The Narodniks like Yuzhakov, Lenin says, were responsible for a jingoism of the very worst type, and their rejection of Marx's sociological analysis leads to alienation from Westernism. But, Lenin says, the essence of Narodism is not its Slavophilism, or belief in Russia's exceptionalism. It lies in its attempt to represent petty-bourgeois interests. The very best Narodnik writers, as Struve accepts, had nothing in common with Slavophilism, and also admitted that Russia had entered the same path of capitalist development as Western Europe.
“You will never understand Russian Narodism through the medium of such categories as Slavophilism and Westernism. Narodism reflected a fact in Russian life which was almost non-existent in the period of the rise of Slavophilism and Westernism, namely, the contradiction between the interests of labour and of capital. It reflected this fact through the prism of the living conditions and interests of the small producer, and therefore did so in a distorted and cowardly way, creating a theory which did not give prominence to the antagonism of social interests, but to sterile hopes in a different path of developments. And it is our duty to correct this mistake of Narodism, to show which social group can become the real representative of the interests of the direct producers.” (p 404-5)
Lenin examines Struve's version of Marx's dictum that history is made by Men, but not in conditions of their own choosing, and how he applies this to the conditions in Russia. No one would suggest that a social group exists as something other than the individuals that comprise it, but what the subjectivist fails to ask is why these individuals come together in one social group rather than another. Or, more correctly, they see the individuals coming together in these different groups because they share ideas, they all have a vision of the Utopia they seek to achieve, but they never ask the question of where these ideas come from, or why different social groups seek different visions of Utopia. Mikhailovsky himself says,
“Sociology must start with some Utopia” (Works Vol III, p 155)
But, for the subjective sociologist, this question of where the ideas come from is not answered by looking at the actual living human beings and examining their actions; it is instead answered by the sociologist themselves, even though they may not realise it, looking into their own psyche, and determining what is logical, what would be the logical course of action for society to pursue to achieve Utopia. In other words, they apply the principle of morals developed by Kant, of the Categorical Imperative, of universalisability. The consequence, therefore, is that the subjective sociologists derive the source of the ideas in men's heads to there being some universal moral principles that can be deduced from logic, completely separate from the material world.
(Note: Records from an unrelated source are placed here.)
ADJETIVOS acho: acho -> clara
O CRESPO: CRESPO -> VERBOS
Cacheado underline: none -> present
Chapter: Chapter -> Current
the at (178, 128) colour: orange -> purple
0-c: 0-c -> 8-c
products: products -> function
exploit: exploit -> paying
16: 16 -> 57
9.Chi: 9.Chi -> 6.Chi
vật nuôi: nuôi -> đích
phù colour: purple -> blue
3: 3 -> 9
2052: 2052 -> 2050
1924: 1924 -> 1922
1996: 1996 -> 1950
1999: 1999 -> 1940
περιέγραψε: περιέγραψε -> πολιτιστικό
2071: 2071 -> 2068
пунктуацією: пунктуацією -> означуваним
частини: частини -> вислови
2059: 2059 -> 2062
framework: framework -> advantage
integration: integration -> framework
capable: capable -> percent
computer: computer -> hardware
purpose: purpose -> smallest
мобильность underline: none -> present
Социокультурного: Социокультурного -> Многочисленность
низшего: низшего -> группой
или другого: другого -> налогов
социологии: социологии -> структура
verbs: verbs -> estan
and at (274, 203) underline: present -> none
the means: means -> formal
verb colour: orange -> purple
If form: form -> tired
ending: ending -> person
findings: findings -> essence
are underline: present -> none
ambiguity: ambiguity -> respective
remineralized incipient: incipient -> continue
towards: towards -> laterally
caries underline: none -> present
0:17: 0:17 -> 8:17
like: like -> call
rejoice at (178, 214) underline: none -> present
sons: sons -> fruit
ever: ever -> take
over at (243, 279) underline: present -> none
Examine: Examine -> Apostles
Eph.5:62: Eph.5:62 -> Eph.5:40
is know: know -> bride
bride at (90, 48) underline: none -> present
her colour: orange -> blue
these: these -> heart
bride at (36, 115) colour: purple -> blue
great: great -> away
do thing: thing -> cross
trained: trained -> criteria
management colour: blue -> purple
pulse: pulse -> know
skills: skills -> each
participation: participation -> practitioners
However, what this really means is that these universal moral principles are really just those that appear to the sociologist themselves, as categorical imperatives. They really only reflect their own petty-bourgeois outlook. Consequently, the subjective sociologist, having determined the Utopia that society should be aiming for, is then led to deny that there is any real, fundamental contradictions in society; it is only that individuals have false consciousness, have been led astray from the natural path and so on. But, again, this is simply a reflection of the nature of the class position of the petty-bourgeoisie as an intermediate class. It wants to deny any contradictions, and to conciliate any conflicts and antagonisms.
By contrast, the materialist says that social groups are indeed comprised of individuals, but these individuals are by no means simply abstract cyphers, but real living human beings, who interact with the material world, and are affected by it, as well as having their own effect on it. They do not come into a world that is a blank sheet of paper on which they can draw their own vision of Utopia, but one which has already been filled with generations of previous human beings, each leaving their own imprint upon it, as they too acted collectively in social groups to shape it. It is not credible, therefore, to argue, as the subjectivist does, that ideas simply drop into the minds of individuals out of thin air, developed by them on the basis of Pure Reason, because the building blocks of all these ideas are provided ready made for each individual by the material world in which they live, and their experience of it, and because large groups of these individuals experience the material world in fundamentally different ways, they develop fundamentally different sets of ideas as a consequence.